[Start of section]
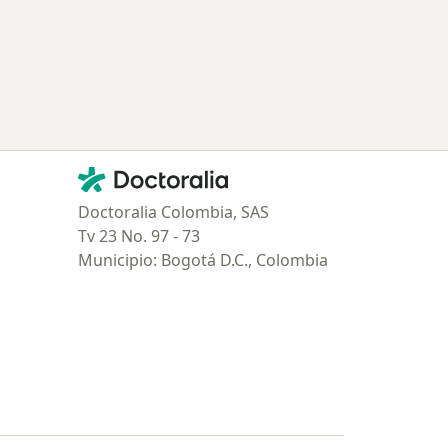
Contacto
Doctoralia - Página de inicio
Doctoralia Colombia, SAS
Tv 23 No. 97 - 73
Municipio: Bogotá D.C., Colombia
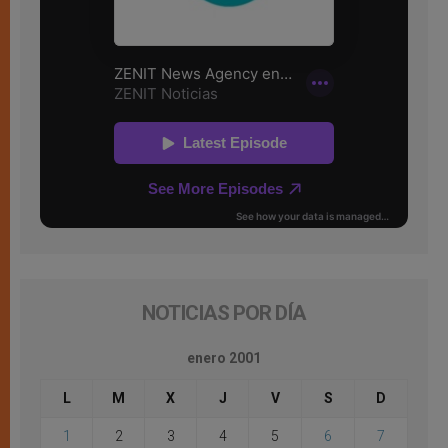
NOTICIAS POR DÍA
enero 2001
L
M
X
J
V
S
D
1
2
3
4
5
6
7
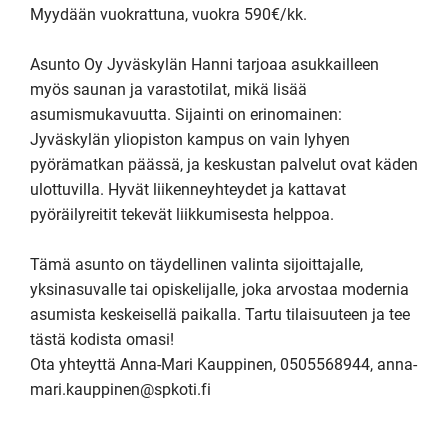
Myydään vuokrattuna, vuokra 590€/kk.

Asunto Oy Jyväskylän Hanni tarjoaa asukkailleen 
myös saunan ja varastotilat, mikä lisää 
asumismukavuutta. Sijainti on erinomainen: 
Jyväskylän yliopiston kampus on vain lyhyen 
pyörämatkan päässä, ja keskustan palvelut ovat käden 
ulottuvilla. Hyvät liikenneyhteydet ja kattavat 
pyöräilyreitit tekevät liikkumisesta helppoa.

Tämä asunto on täydellinen valinta sijoittajalle, 
yksinasuvalle tai opiskelijalle, joka arvostaa modernia 
asumista keskeisellä paikalla. Tartu tilaisuuteen ja tee 
tästä kodista omasi!

Ota yhteyttä Anna-Mari Kauppinen, 0505568944, anna-
mari.kauppinen@spkoti.fi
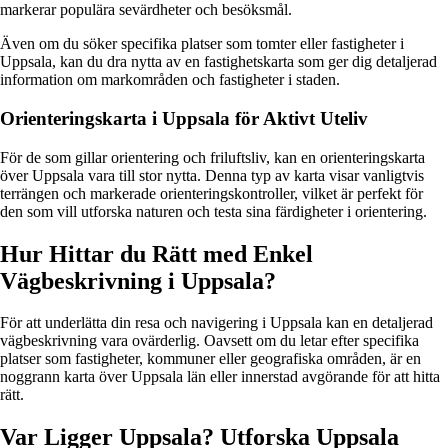
markerar populära sevärdheter och besöksmål.
Även om du söker specifika platser som tomter eller fastigheter i
Uppsala, kan du dra nytta av en fastighetskarta som ger dig detaljerad
information om markområden och fastigheter i staden.
Orienteringskarta i Uppsala för Aktivt Uteliv
För de som gillar orientering och friluftsliv, kan en orienteringskarta
över Uppsala vara till stor nytta. Denna typ av karta visar vanligtvis
terrängen och markerade orienteringskontroller, vilket är perfekt för
den som vill utforska naturen och testa sina färdigheter i orientering.
Hur Hittar du Rätt med Enkel
Vägbeskrivning i Uppsala?
För att underlätta din resa och navigering i Uppsala kan en detaljerad
vägbeskrivning vara ovärderlig. Oavsett om du letar efter specifika
platser som fastigheter, kommuner eller geografiska områden, är en
noggrann karta över Uppsala län eller innerstad avgörande för att hitta
rätt.
Var Ligger Uppsala? Utforska Uppsala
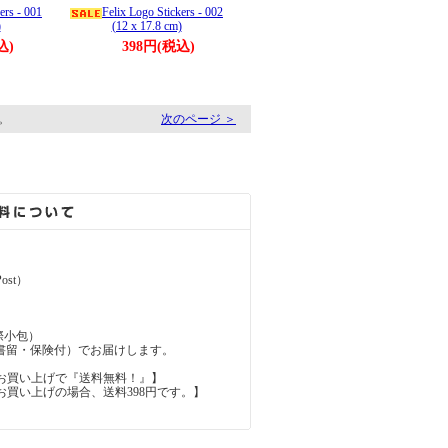
ers - 001
Felix Logo Stickers - 002
)
(12 x 17.8 cm)
込)
398円(税込)
す。
次のページ ＞
ost）
（国際小包）
d（国際書留・保険付）でお届けします。
上のお買い上げで『送料無料！』】
内のお買い上げの場合、送料398円です。】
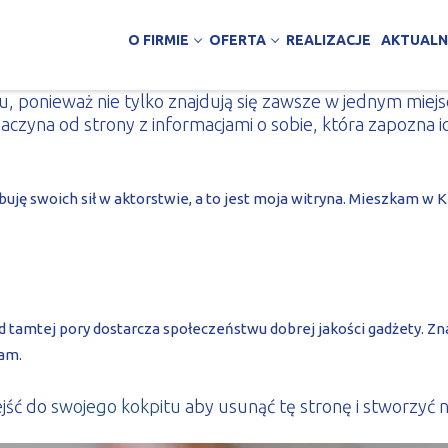
O FIRMIE
OFERTA
REALIZACJE
AKTUALN
u, ponieważ nie tylko znajdują się zawsze w jednym miejs
zyna od strony z informacjami o sobie, która zapozna i
uję swoich sił w aktorstwie, a to jest moja witryna. Mieszkam w
nawstwo
zemysłowe
no-magazynowe
d tamtej pory dostarcza społeczeństwu dobrej jakości gadżety. Zn
ości publicznej
ham.
brania
jne, handlowe, biurowe
jść do
swojego kokpitu
aby usunąć tę stronę i stworzyć 
y
 warstwowe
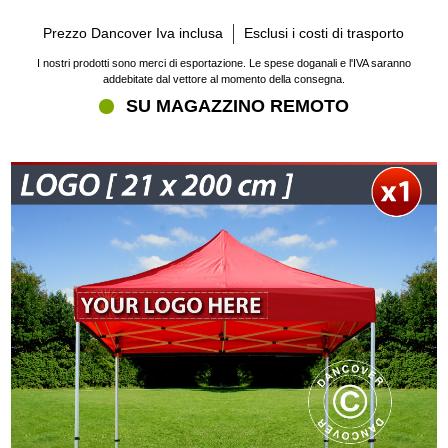
Prezzo Dancover Iva inclusa
Esclusi i costi di trasporto
I nostri prodotti sono merci di esportazione. Le spese doganali e l'IVA saranno
addebitate dal vettore al momento della consegna.
SU MAGAZZINO REMOTO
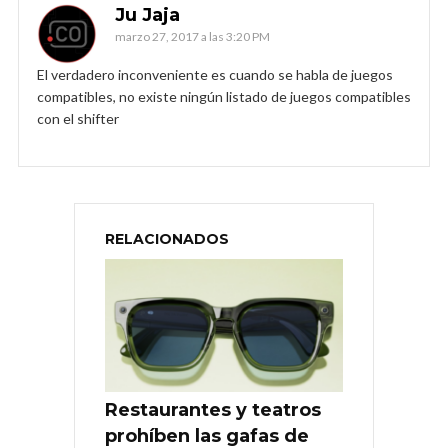
Ju Jaja
marzo 27, 2017 a las 3:20 PM
El verdadero inconveniente es cuando se habla de juegos
compatibles, no existe ningún listado de juegos compatibles
con el shifter
RELACIONADOS
Restaurantes y teatros
prohíben las gafas de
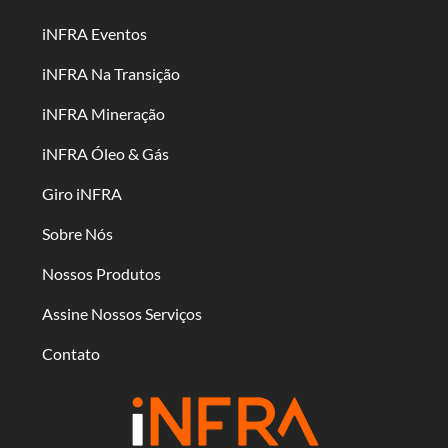
iNFRA Eventos
iNFRA Na Transição
iNFRA Mineração
iNFRA Óleo & Gás
Giro iNFRA
Sobre Nós
Nossos Produtos
Assine Nossos Serviços
Contato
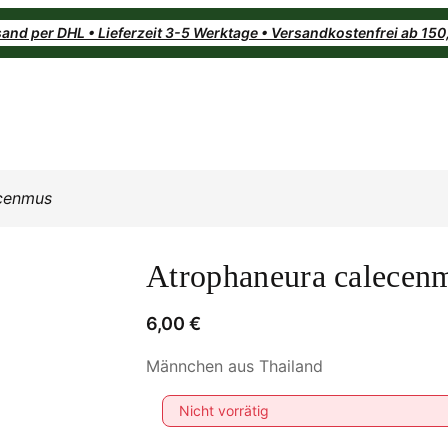
and per DHL • Lieferzeit 3-5 Werktage • Versandkostenfrei ab 15
ecenmus
Atrophaneura calecen
6,00
€
Männchen aus Thailand
Nicht vorrätig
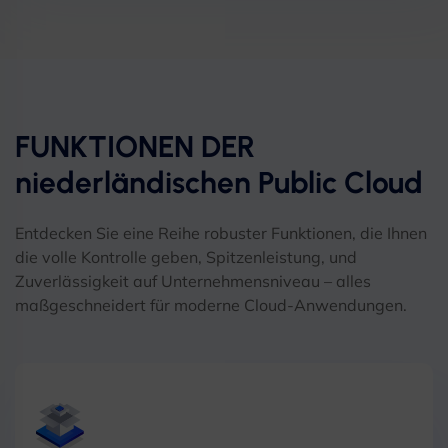
FUNKTIONEN DER
niederländischen Public Cloud
Entdecken Sie eine Reihe robuster Funktionen, die Ihnen
die volle Kontrolle geben, Spitzenleistung, und
Zuverlässigkeit auf Unternehmensniveau – alles
maßgeschneidert für moderne Cloud-Anwendungen.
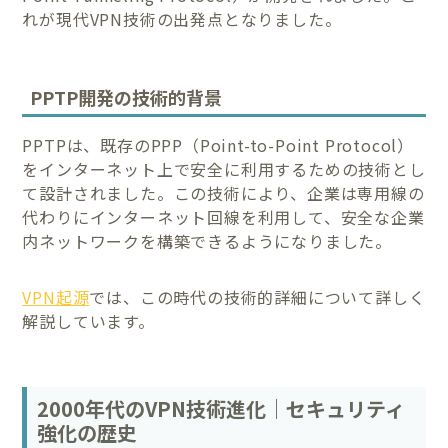
れが現代VPN技術の出発点となりました。
PPTP開発の技術的背景
PPTPは、既存のPPP（Point-to-Point Protocol）
をインターネット上で安全に利用するための技術とし
て設計されました。この技術により、企業は専用線の
代わりにインターネット回線を利用して、安全な企業
内ネットワークを構築できるようになりました。
VPN起源
では、この時代の技術的詳細について詳しく
解説しています。
2000年代のVPN技術進化｜セキュリティ
強化の歴史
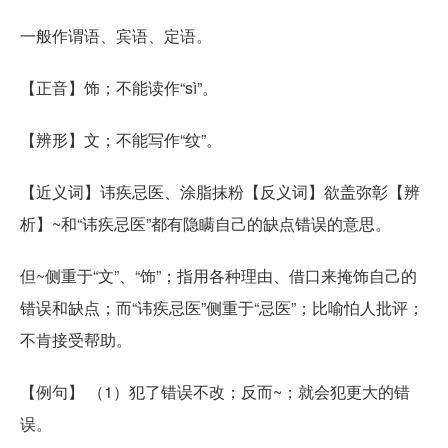
一般作谓语、宾语、定语。
【正音】饰；不能读作“sì”。
【辨形】文；不能写作“纹”。
【近义词】讳疾忌医、涂脂抹粉【反义词】欲盖弥彰【辨
析】~和“讳疾忌医”都有隐瞒自己的缺点错误的意思。
但~侧重于“文”、“饰”；指用各种理由、借口来掩饰自己的
错误和缺点；而“讳疾忌医”侧重于“忌医”；比喻怕人批评；
不肯接受帮助。
【例句】 （1）犯了错误不改；反而~；就会犯更大的错
误。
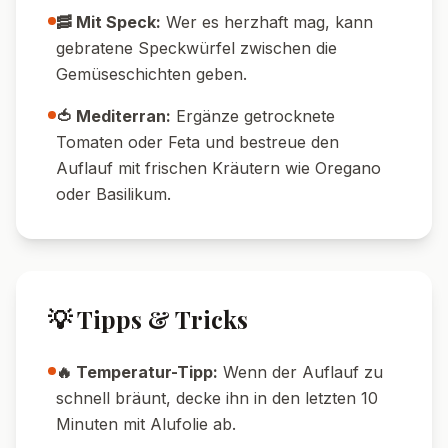
🥓 Mit Speck:
Wer es herzhaft mag, kann
gebratene Speckwürfel zwischen die
Gemüseschichten geben.
🍅 Mediterran:
Ergänze getrocknete
Tomaten oder Feta und bestreue den
Auflauf mit frischen Kräutern wie Oregano
oder Basilikum.
💡 Tipps & Tricks
🔥 Temperatur-Tipp:
Wenn der Auflauf zu
schnell bräunt, decke ihn in den letzten 10
Minuten mit Alufolie ab.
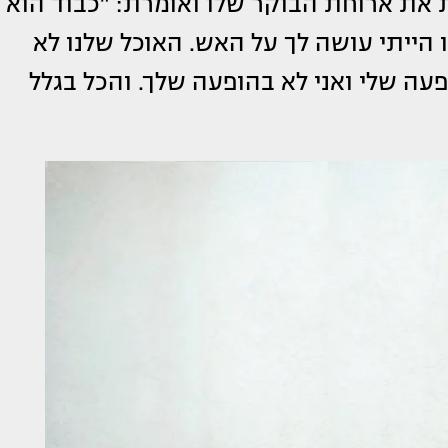
את ארוחת הבוקר שלו ואומרת: "כבוד הוא
 הייתי עושה לך על האש. האוכל שלנו לא
עה שלי ואני לא בהופעה שלך. והכל בגלל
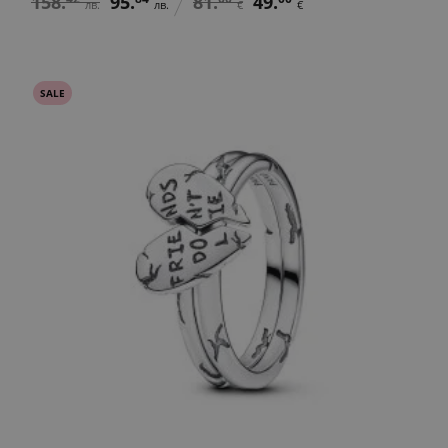
158.
95.
81.
49.
лв.
лв.
€
€
SALE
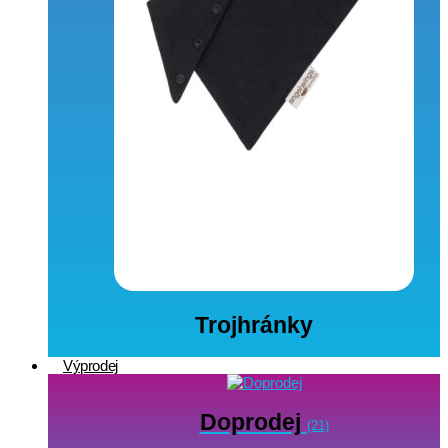
Trojhránky
(1)
Výprodej
Doprodej
(21)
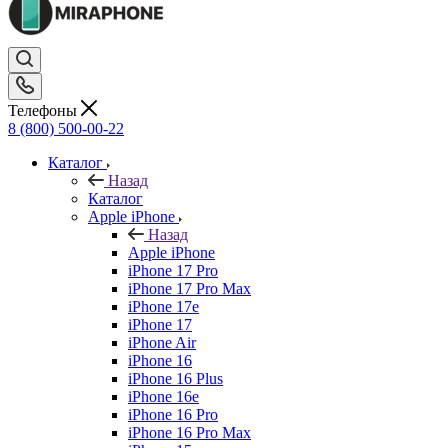
Телефоны
8 (800) 500-00-22
Каталог
Назад
Каталог
Apple iPhone
Назад
Apple iPhone
iPhone 17 Pro
iPhone 17 Pro Max
iPhone 17e
iPhone 17
iPhone Air
iPhone 16
iPhone 16 Plus
iPhone 16e
iPhone 16 Pro
iPhone 16 Pro Max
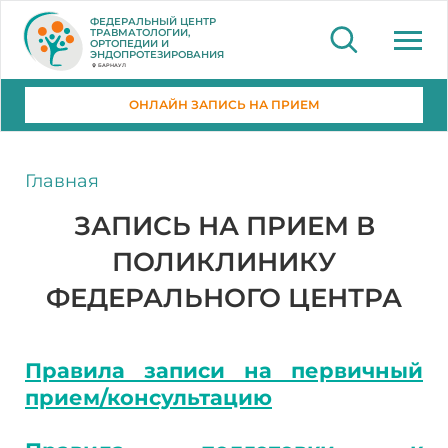
ФЕДЕРАЛЬНЫЙ ЦЕНТР
ТРАВМАТОЛОГИИ,
ОРТОПЕДИИ И
ЭНДОПРОТЕЗИРОВАНИЯ
БАРНАУЛ
ОНЛАЙН ЗАПИСЬ НА ПРИЕМ
Главная
ЗАПИСЬ НА ПРИЕМ В
ПОЛИКЛИНИКУ
ФЕДЕРАЛЬНОГО ЦЕНТРА
Пра
вила записи на первичный
прием/консультацию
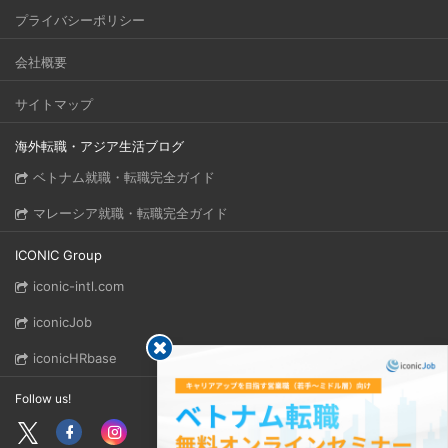
プライバシーポリシー
会社概要
サイトマップ
海外転職・アジア生活ブログ
ベトナム就職・転職完全ガイド
マレーシア就職・転職完全ガイド
ICONIC Group
iconic-intl.com
iconicJob
iconicHRbase
Follow us!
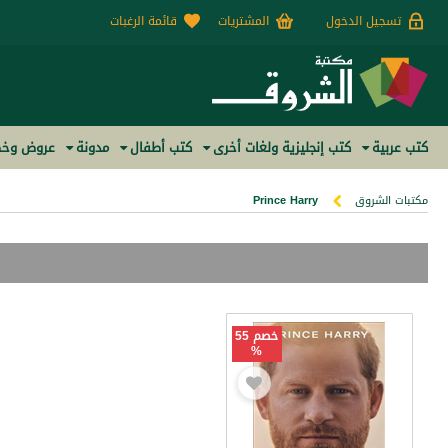
تسجيل الدخول
المشتريات
قائمة الرغبات
كتب عربية
كتب إنجليزية ولغات أخرى
كتب أطفال
مدونة
عروض وخص
مكتبات الشروق
Prince Harry
خصم 55
%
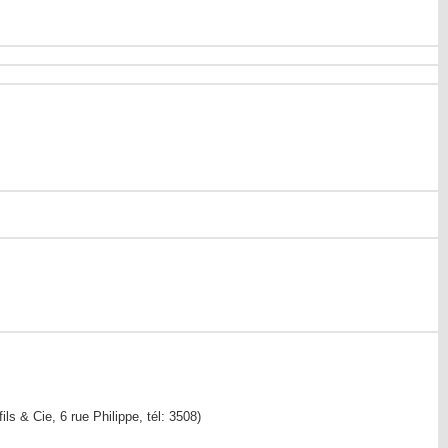
s & Cie, 6 rue Philippe, tél: 3508)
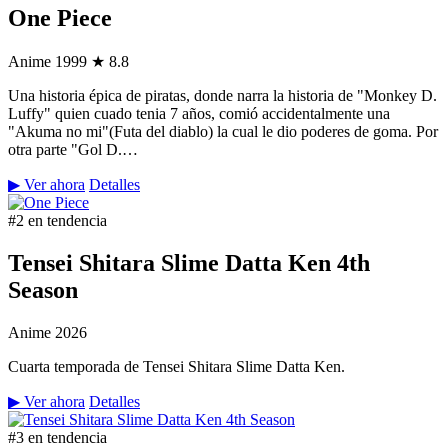
One Piece
Anime
1999
★ 8.8
Una historia épica de piratas, donde narra la historia de "Monkey D.
Luffy" quien cuado tenia 7 años, comió accidentalmente una
"Akuma no mi"(Futa del diablo) la cual le dio poderes de goma. Por
otra parte "Gol D.…
▶ Ver ahora
Detalles
#2 en tendencia
Tensei Shitara Slime Datta Ken 4th
Season
Anime
2026
Cuarta temporada de Tensei Shitara Slime Datta Ken.
▶ Ver ahora
Detalles
#3 en tendencia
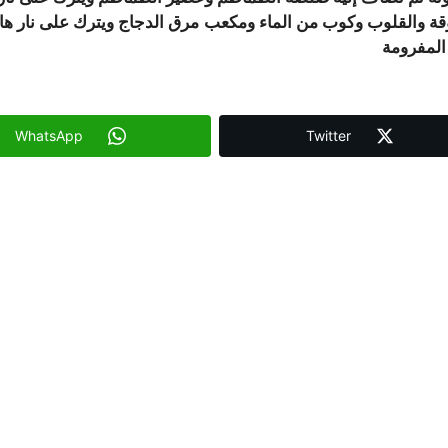
قة والقلوب وكوب من الماء ومكعب مرق الدجاج ويترك على نار هادئ
المفرومة
WhatsApp
Twitter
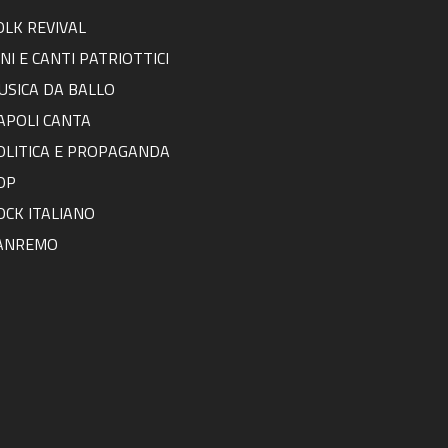
OLK REVIVAL
NNI E CANTI PATRIOTTICI
USICA DA BALLO
APOLI CANTA
OLITICA E PROPAGANDA
OP
OCK ITALIANO
ANREMO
[End of section]
■ **What is expected**
Look above for the line containing "Tipps & Tricks", then write out every line from there down to the line containing "#3 en tendencia", that line included, with no pictures.

■ **Task result**
💡 Tipps & Tricks
🔥 Temperatur-Tipp:
Wenn der Auflauf zu
schnell bräunt, decke ihn in den letzten 10
Minuten mit Alufolie ab.
את ארוחת הבוקר שלו ואומרת: "כבוד הוא
 הייתי עושה לך על האש. האוכל שלנו לא
עה שלי ואני לא בהופעה שלך. והכל בגלל
158.
95.
81.
49.
лв.
лв.
€
€
SALE
Trojhránky
(1)
Výprodej
Doprodej
(21)
Телефоны
8 (800) 500-00-22
Каталог
Назад
Каталог
Apple iPhone
Назад
Apple iPhone
iPhone 17 Pro
iPhone 17 Pro Max
iPhone 17e
iPhone 17
iPhone Air
iPhone 16
iPhone 16 Plus
iPhone 16e
iPhone 16 Pro
iPhone 16 Pro Max
ФЕДЕРАЛЬНЫЙ ЦЕНТР
ТРАВМАТОЛОГИИ,
ОРТОПЕДИИ И
ЭНДОПРОТЕЗИРОВАНИЯ
БАРНАУЛ
ОНЛАЙН ЗАПИСЬ НА ПРИЕМ
Главная
ЗАПИСЬ НА ПРИЕМ В
ПОЛИКЛИНИКУ
ФЕДЕРАЛЬНОГО ЦЕНТРА
Пра
вила записи на первичный
прием/консультацию
プライバシーポリシー
会社概要
サイトマップ
海外転職・アジア生活ブログ
ベトナム就職・転職完全ガイド
マレーシア就職・転職完全ガイド
ICONIC Group
iconic-intl.com
iconicJob
iconicHRbase
Follow us!
تسجيل الدخول
المشتريات
قائمة الرغبات
كتب عربية
كتب إنجليزية ولغات أخرى
كتب أطفال
مدونة
عروض وخص
مكتبات الشروق
Prince Harry
خصم 55
%
s & Cie, 6 rue Philippe, tél: 3508)
One Piece
Anime
1999
★ 8.8
Una historia épica de piratas, donde narra la historia de "Monkey D.
Luffy" quien cuado tenia 7 años, comió accidentalmente una
"Akuma no mi"(Futa del diablo) la cual le dio poderes de goma. Por
otra parte "Gol D.…
▶ Ver ahora
Detalles
#2 en tendencia
Tensei Shitara Slime Datta Ken 4th
Season
Anime
2026
Cuarta temporada de Tensei Shitara Slime Datta Ken.
▶ Ver ahora
Detalles
#3 en tendencia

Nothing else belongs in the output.